▶ _Exercise data_
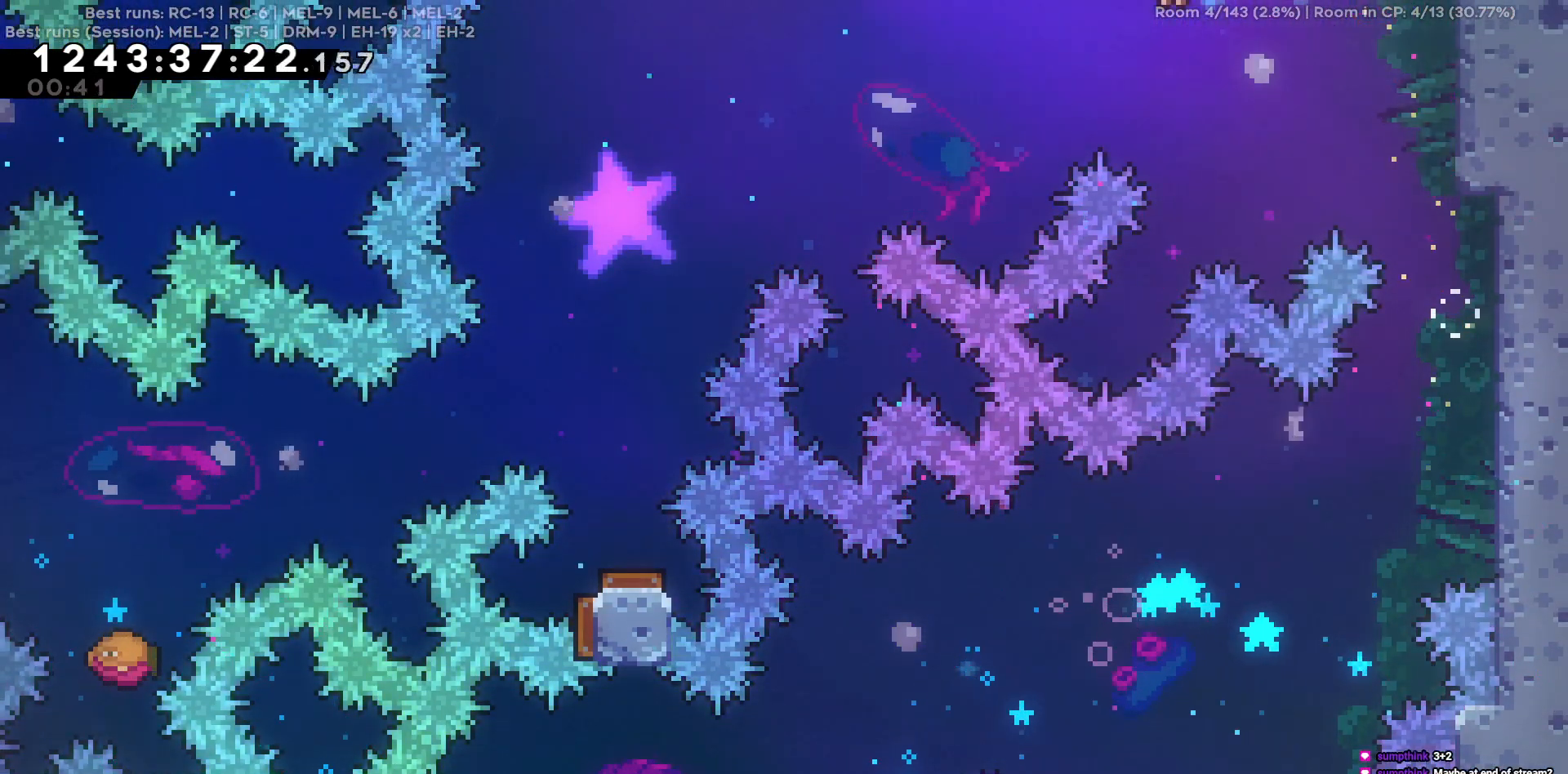
{"keys": ["a"], "events": [[417, "w", "up"]]}
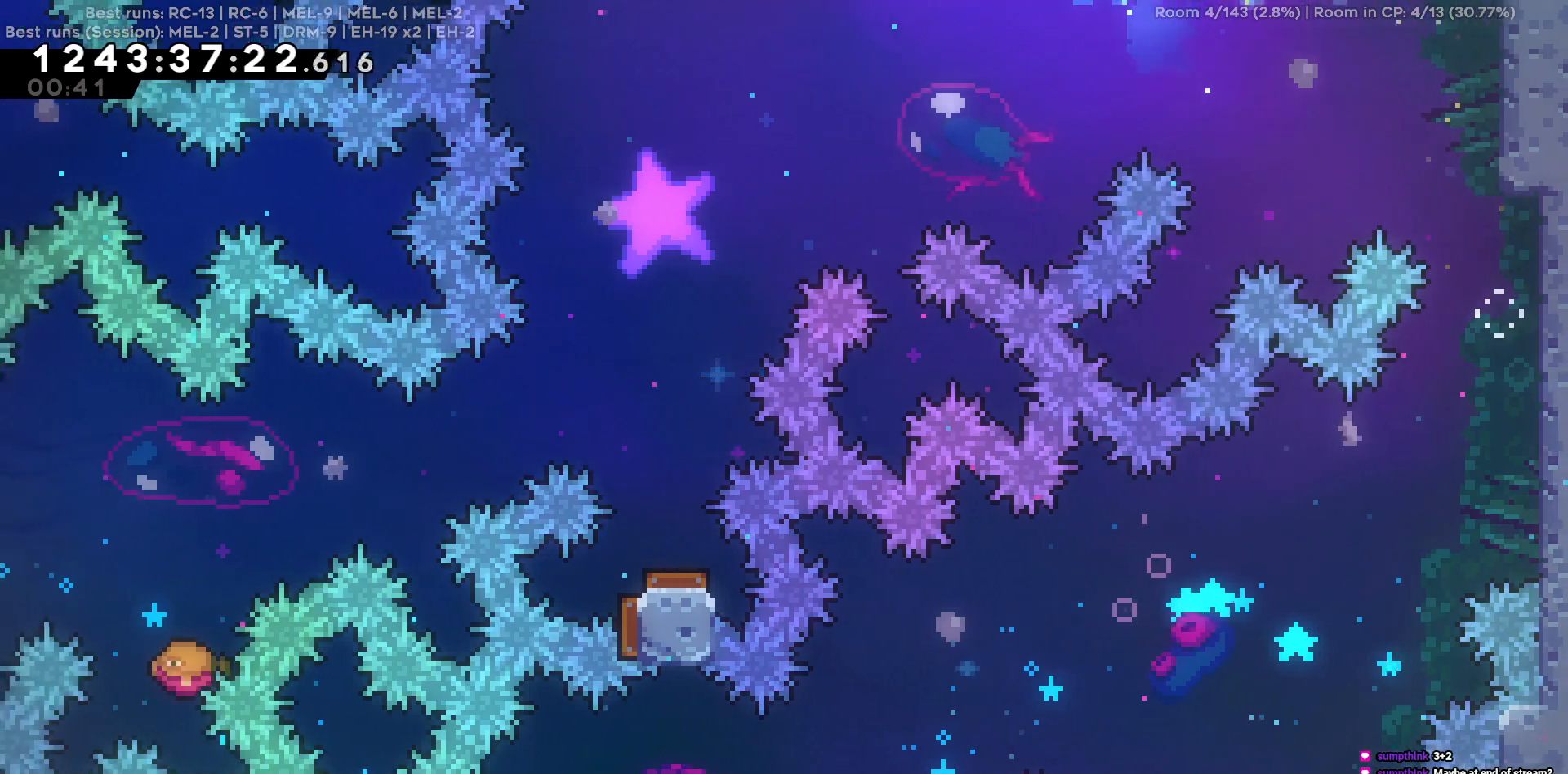
{"keys": ["a"], "events": []}
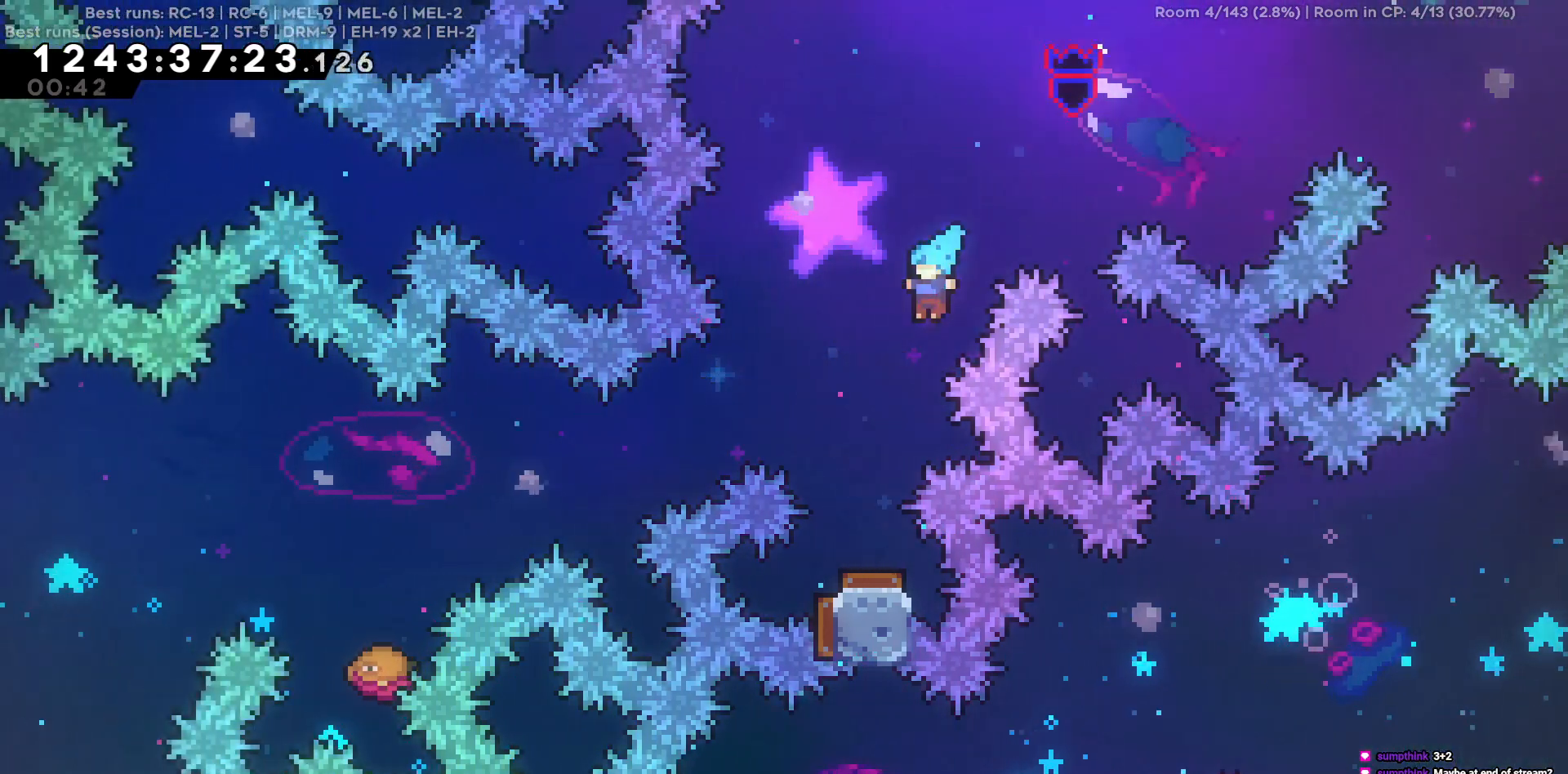
{"keys": ["a"], "events": [[117, "a", "up"], [117, "s", "down"], [350, "s", "up"], [400, "a", "down"]]}
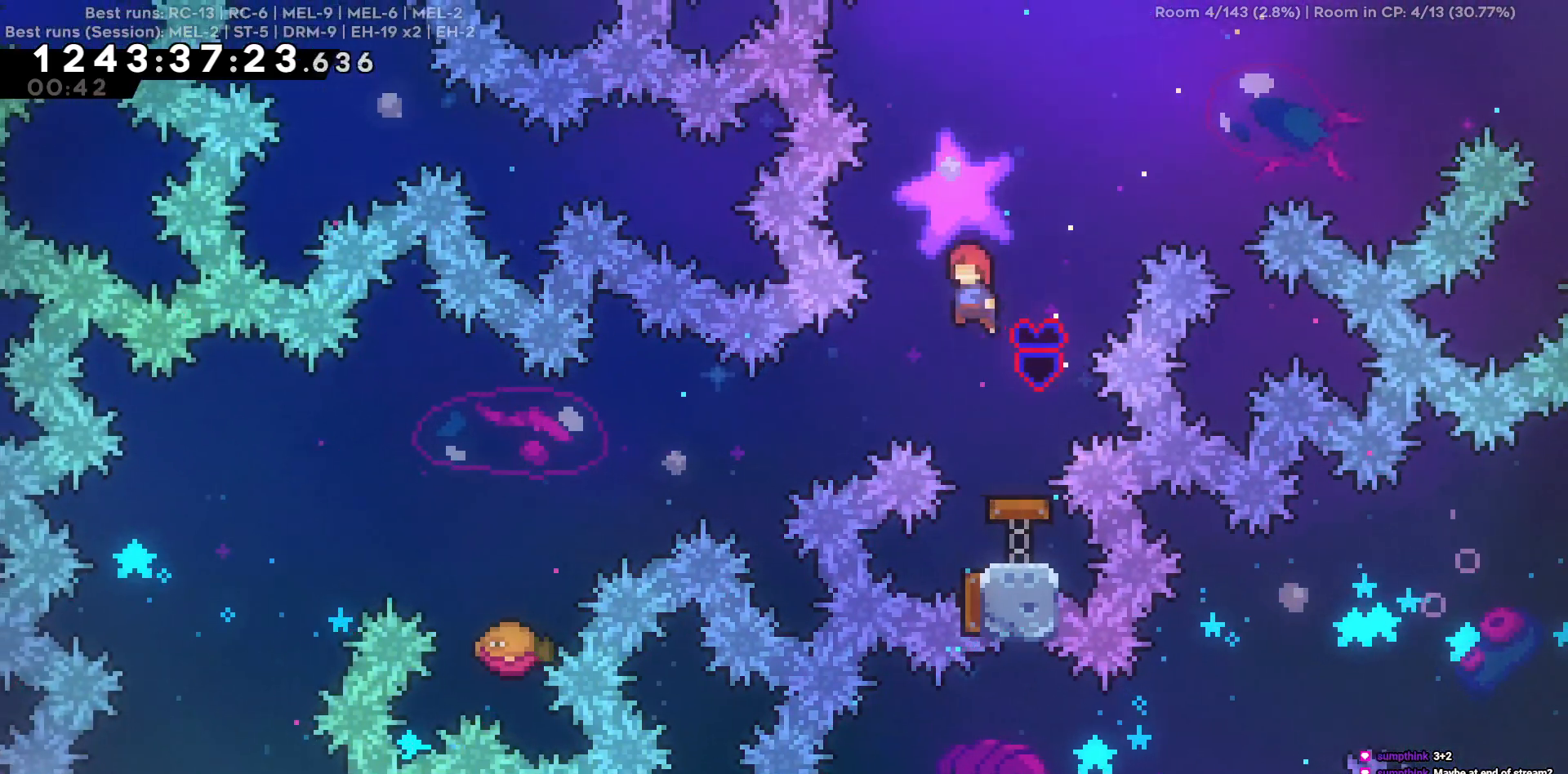
{"keys": ["a"], "events": [[84, "a", "up"], [417, "a", "down"]]}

▶ _Instructions for the task_
Please return all of the material above exactly, minus any pictures.

▶ _Solution to this task_
{"keys": ["a"], "events": [[417, "w", "up"]]}
{"keys": ["a"], "events": []}
{"keys": ["a"], "events": [[117, "a", "up"], [117, "s", "down"], [350, "s", "up"], [400, "a", "down"]]}
{"keys": ["a"], "events": [[84, "a", "up"], [417, "a", "down"]]}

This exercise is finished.